• **EXERCISE DATA**
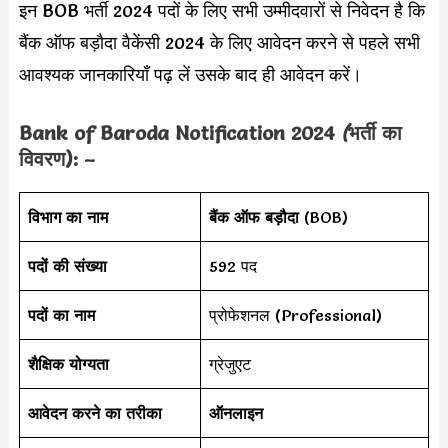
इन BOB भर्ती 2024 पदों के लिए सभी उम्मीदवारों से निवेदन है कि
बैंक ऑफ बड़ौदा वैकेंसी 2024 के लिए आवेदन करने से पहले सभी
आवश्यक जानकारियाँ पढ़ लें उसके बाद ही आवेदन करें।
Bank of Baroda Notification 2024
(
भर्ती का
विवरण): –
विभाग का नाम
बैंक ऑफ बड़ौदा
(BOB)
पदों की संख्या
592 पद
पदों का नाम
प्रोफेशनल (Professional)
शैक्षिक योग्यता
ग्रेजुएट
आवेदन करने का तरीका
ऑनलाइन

...

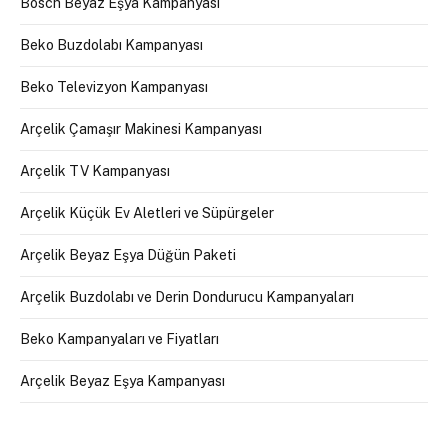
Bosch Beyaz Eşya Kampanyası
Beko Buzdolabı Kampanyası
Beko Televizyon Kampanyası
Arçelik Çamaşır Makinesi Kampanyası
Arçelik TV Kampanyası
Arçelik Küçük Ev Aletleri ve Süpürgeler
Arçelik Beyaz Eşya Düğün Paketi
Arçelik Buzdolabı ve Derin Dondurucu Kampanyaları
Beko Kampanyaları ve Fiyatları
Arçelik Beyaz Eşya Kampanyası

...

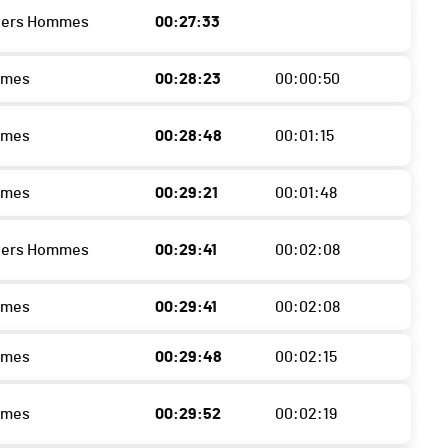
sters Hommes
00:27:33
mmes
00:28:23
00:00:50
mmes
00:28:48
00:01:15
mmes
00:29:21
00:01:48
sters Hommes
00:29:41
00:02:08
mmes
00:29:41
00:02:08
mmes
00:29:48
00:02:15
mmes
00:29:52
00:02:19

• **WORK INSTRUCTIONS**
Retype the lines word for word, starting at the line containing "Bosch Beyaz Eşya Kampanyası" and ending at the line containing "Arçelik Beyaz Eşya Kampanyası", with both of those lines included.

• **TASK RESPONSE**
Bosch Beyaz Eşya Kampanyası
Beko Buzdolabı Kampanyası
Beko Televizyon Kampanyası
Arçelik Çamaşır Makinesi Kampanyası
Arçelik TV Kampanyası
Arçelik Küçük Ev Aletleri ve Süpürgeler
Arçelik Beyaz Eşya Düğün Paketi
Arçelik Buzdolabı ve Derin Dondurucu Kampanyaları
Beko Kampanyaları ve Fiyatları
Arçelik Beyaz Eşya Kampanyası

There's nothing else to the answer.